Musze ratowac swoje zdrowie- tak zatytulowalam swoj watek.Moj organizm daje mi znaki ostrzegawcze.Ostatnie miesiace to borykanie sie z bolem kolan stop krzyza, zadyszka pzry najmniejszym wysilku i pot splywajacy po twarzy gdy jest troszke cieplej.Mam wybor- albo dalej jem i koncze za rok czy dwa na wozku inwalidzkim z cukrzyca, albo zaczynam ratowac siebie i chudnac.Od paru dni bije sie z myslami i obmyslam strategie jak zaczac aby nie rzucic diety po tygodniu czy dwoch.Do tej pory pare razy juz probowalam ale zawsze poddawalam sie bardzo szybko.Powtarzam sobie zawsze ze zaczne od jutra, od poniedzialku, od pierwszego itp.Ostatnie pare dni uswiadomily mi ze zarty sie skonczyly.
Poniewaz kiedy jeszcze mieszkalam w Polsce bywalam na tym forum i udalo mi sie sporo kilogramow stracic postanowilam zalozyc swoj watek i prosic o wsparcie w mojej ciezkiej drodze ku zdrowiu.
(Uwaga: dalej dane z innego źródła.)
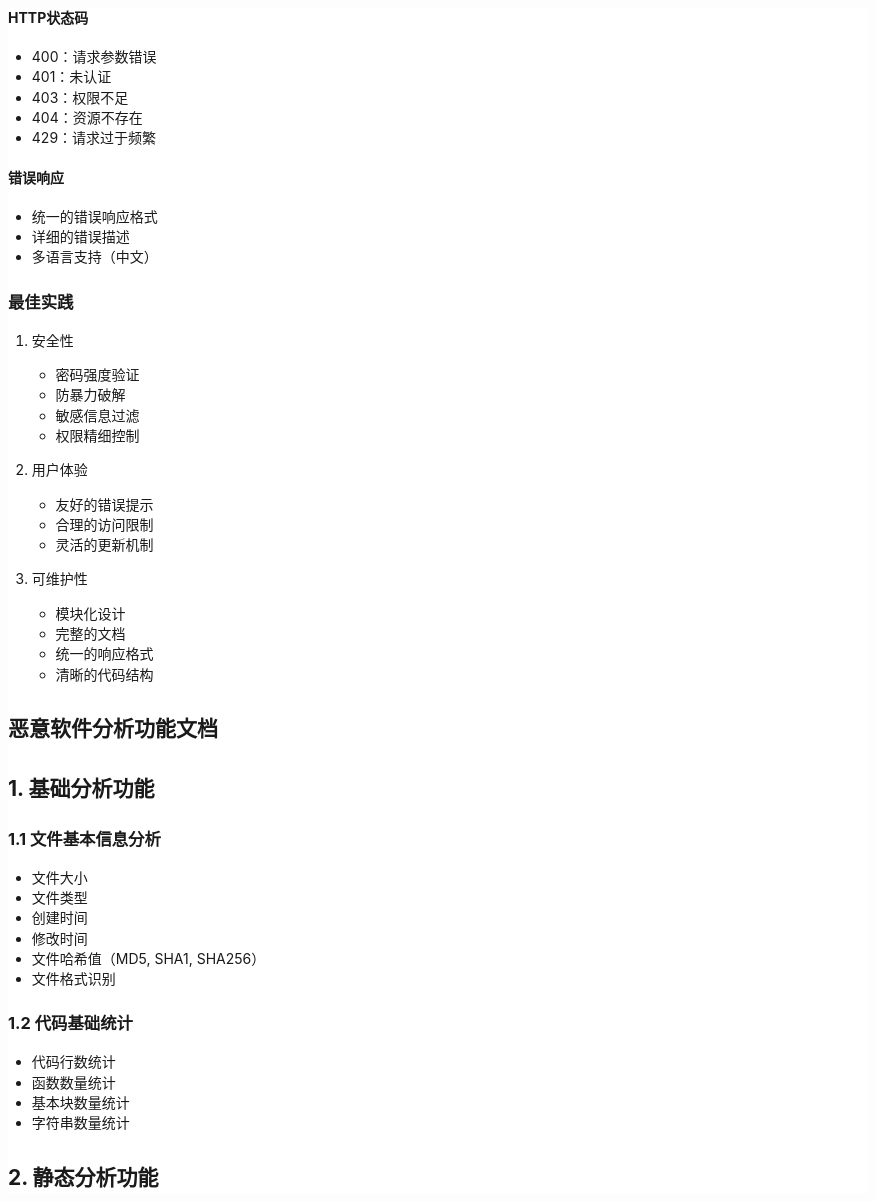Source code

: #### HTTP状态码
- 400：请求参数错误
- 401：未认证
- 403：权限不足
- 404：资源不存在
- 429：请求过于频繁

#### 错误响应
- 统一的错误响应格式
- 详细的错误描述
- 多语言支持（中文）

### 最佳实践

1. 安全性
   - 密码强度验证
   - 防暴力破解
   - 敏感信息过滤
   - 权限精细控制

2. 用户体验
   - 友好的错误提示
   - 合理的访问限制
   - 灵活的更新机制

3. 可维护性
   - 模块化设计
   - 完整的文档
   - 统一的响应格式
   - 清晰的代码结构

## 恶意软件分析功能文档

## 1. 基础分析功能

### 1.1 文件基本信息分析
- 文件大小
- 文件类型
- 创建时间
- 修改时间
- 文件哈希值（MD5, SHA1, SHA256）
- 文件格式识别

### 1.2 代码基础统计
- 代码行数统计
- 函数数量统计
- 基本块数量统计
- 字符串数量统计

## 2. 静态分析功能

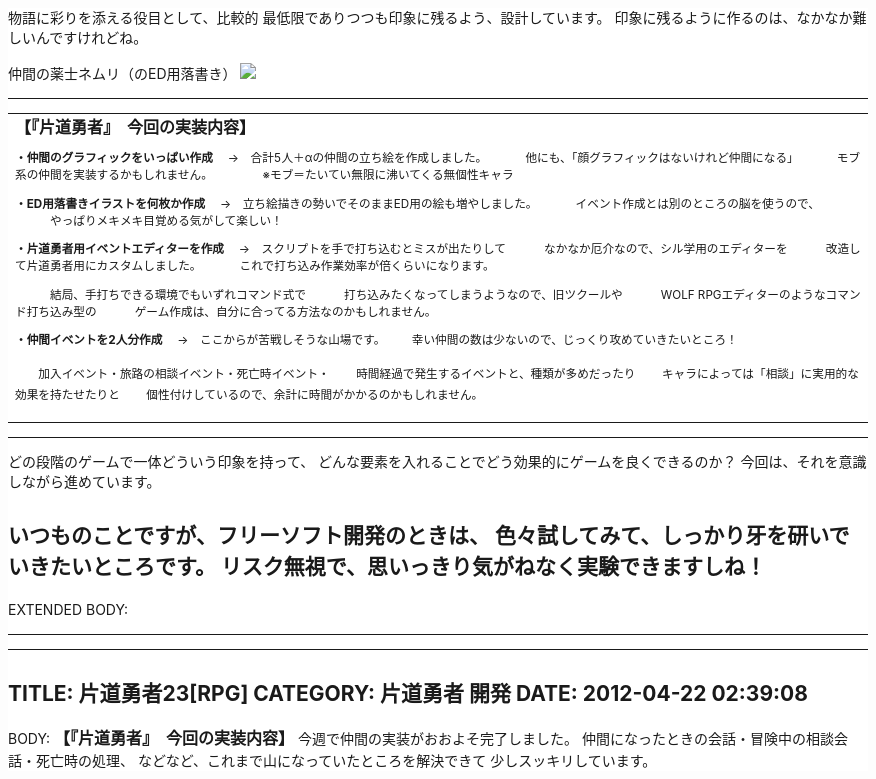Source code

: 物語に彩りを添える役目として、比較的
最低限でありつつも印象に残るよう、設計しています。
印象に残るように作るのは、なかなか難しいんですけれどね。


仲間の薬士ネムリ（のED用落書き）
<img src="../image/2012/20120415.jpg">
<hr size="1" /><center><table><tr><td><small>
<span style="font-size:medium;"><strong>【『片道勇者』　今回の実装内容】</strong></span>

<B>・仲間のグラフィックをいっぱい作成</B>
　→　合計5人＋αの仲間の立ち絵を作成しました。
　　　他にも、「顔グラフィックはないけれど仲間になる」
　　　モブ系の仲間を実装するかもしれません。
　　　　※モブ＝たいてい無限に沸いてくる無個性キャラ

<B>・ED用落書きイラストを何枚か作成</B>
　→　立ち絵描きの勢いでそのままED用の絵も増やしました。
　　　イベント作成とは別のところの脳を使うので、
　　　やっぱりメキメキ目覚める気がして楽しい！

<B>・片道勇者用イベントエディターを作成</B>
　→　スクリプトを手で打ち込むとミスが出たりして
　　　なかなか厄介なので、シル学用のエディターを
　　　改造して片道勇者用にカスタムしました。
　　　これで打ち込み作業効率が倍くらいになります。

　　　結局、手打ちできる環境でもいずれコマンド式で
　　　打ち込みたくなってしまうようなので、旧ツクールや
　　　WOLF RPGエディターのようなコマンド打ち込み型の
　　　ゲーム作成は、自分に合ってる方法なのかもしれません。

<B>・仲間イベントを2人分作成</B>
　→　ここからが苦戦しそうな山場です。
　　幸い仲間の数は少ないので、じっくり攻めていきたいところ！

　　加入イベント・旅路の相談イベント・死亡時イベント・
　　時間経過で発生するイベントと、種類が多めだったり
　　キャラによっては「相談」に実用的な効果を持たせたりと
　　個性付けしているので、余計に時間がかかるのかもしれません。
</small></td></tr></table></center>
<hr size="1" />
どの段階のゲームで一体どういう印象を持って、
どんな要素を入れることでどう効果的にゲームを良くできるのか？
今回は、それを意識しながら進めています。

いつものことですが、フリーソフト開発のときは、
色々試してみて、しっかり牙を研いでいきたいところです。
リスク無視で、思いっきり気がねなく実験できますしね！
-----
EXTENDED BODY:

-----
--------
TITLE: 片道勇者23[RPG]
CATEGORY: 片道勇者 開発
DATE: 2012-04-22 02:39:08
-----
BODY:
<span style="font-size:medium;"><strong>【『片道勇者』　今回の実装内容】</strong></span>
今週で仲間の実装がおおよそ完了しました。
仲間になったときの会話・冒険中の相談会話・死亡時の処理、
などなど、これまで山になっていたところを解決できて
少しスッキリしています。
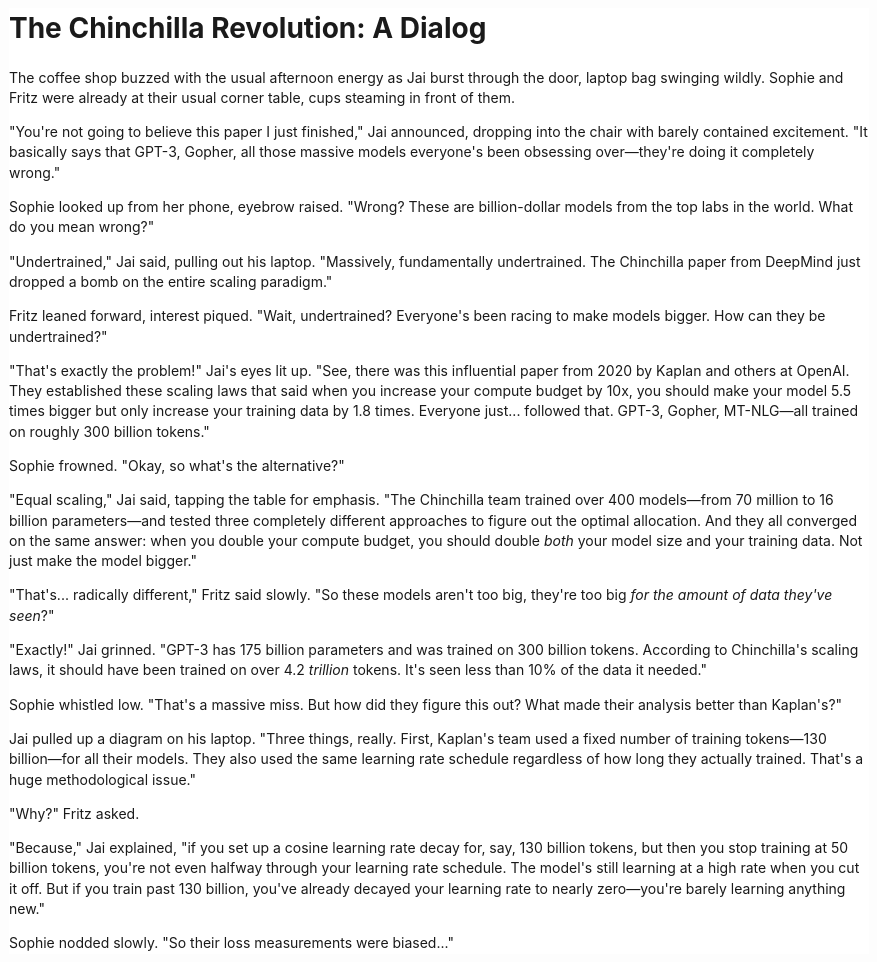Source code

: # The Chinchilla Revolution: A Dialog

The coffee shop buzzed with the usual afternoon energy as Jai burst through the door, laptop bag swinging wildly. Sophie and Fritz were already at their usual corner table, cups steaming in front of them.

"You're not going to believe this paper I just finished," Jai announced, dropping into the chair with barely contained excitement. "It basically says that GPT-3, Gopher, all those massive models everyone's been obsessing over—they're doing it completely wrong."

Sophie looked up from her phone, eyebrow raised. "Wrong? These are billion-dollar models from the top labs in the world. What do you mean wrong?"

"Undertrained," Jai said, pulling out his laptop. "Massively, fundamentally undertrained. The Chinchilla paper from DeepMind just dropped a bomb on the entire scaling paradigm."

Fritz leaned forward, interest piqued. "Wait, undertrained? Everyone's been racing to make models bigger. How can they be undertrained?"

"That's exactly the problem!" Jai's eyes lit up. "See, there was this influential paper from 2020 by Kaplan and others at OpenAI. They established these scaling laws that said when you increase your compute budget by 10x, you should make your model 5.5 times bigger but only increase your training data by 1.8 times. Everyone just... followed that. GPT-3, Gopher, MT-NLG—all trained on roughly 300 billion tokens."

Sophie frowned. "Okay, so what's the alternative?"

"Equal scaling," Jai said, tapping the table for emphasis. "The Chinchilla team trained over 400 models—from 70 million to 16 billion parameters—and tested three completely different approaches to figure out the optimal allocation. And they all converged on the same answer: when you double your compute budget, you should double *both* your model size and your training data. Not just make the model bigger."

"That's... radically different," Fritz said slowly. "So these models aren't too big, they're too big *for the amount of data they've seen*?"

"Exactly!" Jai grinned. "GPT-3 has 175 billion parameters and was trained on 300 billion tokens. According to Chinchilla's scaling laws, it should have been trained on over 4.2 *trillion* tokens. It's seen less than 10% of the data it needed."

Sophie whistled low. "That's a massive miss. But how did they figure this out? What made their analysis better than Kaplan's?"

Jai pulled up a diagram on his laptop. "Three things, really. First, Kaplan's team used a fixed number of training tokens—130 billion—for all their models. They also used the same learning rate schedule regardless of how long they actually trained. That's a huge methodological issue."

"Why?" Fritz asked.

"Because," Jai explained, "if you set up a cosine learning rate decay for, say, 130 billion tokens, but then you stop training at 50 billion tokens, you're not even halfway through your learning rate schedule. The model's still learning at a high rate when you cut it off. But if you train past 130 billion, you've already decayed your learning rate to nearly zero—you're barely learning anything new."

Sophie nodded slowly. "So their loss measurements were biased..."
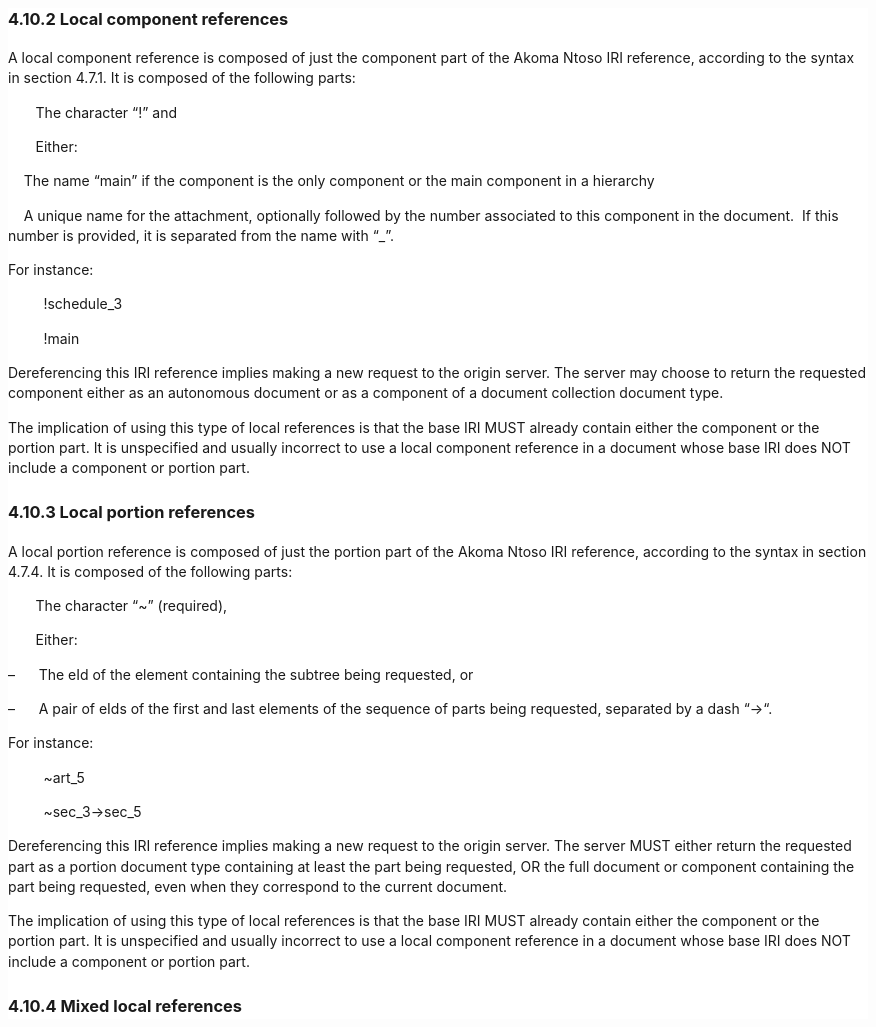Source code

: ### <a name="_Toc480804276">4.10.2 Local component references</a>

A local component reference is composed of just the component part of the Akoma Ntoso IRI reference, according to the syntax in section 4.7.1\. It is composed of the following parts:

       The character “!” and

       Either:

    The name “main” if the component is the only component or the main component in a hierarchy

    A unique name for the attachment, optionally followed by the number associated to this component in the document.  If this number is provided, it is separated from the name with “_”.

For instance:

         !schedule_3

         !main

Dereferencing this IRI reference implies making a new request to the origin server. The server may choose to return the requested component either as an autonomous document or as a component of a document collection document type.

The implication of using this type of local references is that the base IRI MUST already contain either the component or the portion part. It is unspecified and usually incorrect to use a local component reference in a document whose base IRI does NOT include a component or portion part. 

### <a name="_Toc480804277">4.10.3 Local portion references</a>

A local portion reference is composed of just the portion part of the Akoma Ntoso IRI reference, according to the syntax in section 4.7.4\. It is composed of the following parts:

       The character “~” (required),

       Either:

–      The eId of the element containing the subtree being requested, or 

–      A pair of eIds of the first and last elements of the sequence of parts being requested, separated by a dash “->“.

For instance:

         ~art_5

         ~sec_3->sec_5

Dereferencing this IRI reference implies making a new request to the origin server. The server MUST either return the requested part as a portion document type containing at least the part being requested, OR the full document or component containing the part being requested, even when they correspond to the current document.

The implication of using this type of local references is that the base IRI MUST already contain either the component or the portion part. It is unspecified and usually incorrect to use a local component reference in a document whose base IRI does NOT include a component or portion part. 

### <a name="_Toc480804278">4.10.4 Mixed local references</a>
Oto to co sobie ustalilam: Limit kaloryczny na poczatek 1500.Jem chude mieso i nabial, warzywa i owoce.Na poczatek powiedzmy przez pierwszy tydzien nie bede tak bardzo liczyc kalorii chce przestawic swoje kubki smakowe na dietetyczne jedzenie. Po pierwszym tygodniu zaczne liczyc ile kalorii zjadam.Odstawiam definitywnie fast food, chleb bialy i wszelkie gazowane napoje ( jesli juz bardzo bedzie mnie kusily to wtedy moge wypic troszke ale tylko w wersji "diet"- docelowo chce zupelnie z nich zrezygnowac.)
Bardzo prosze o wsparcie, wszelkie sugestie podpowiedzi mile widziane.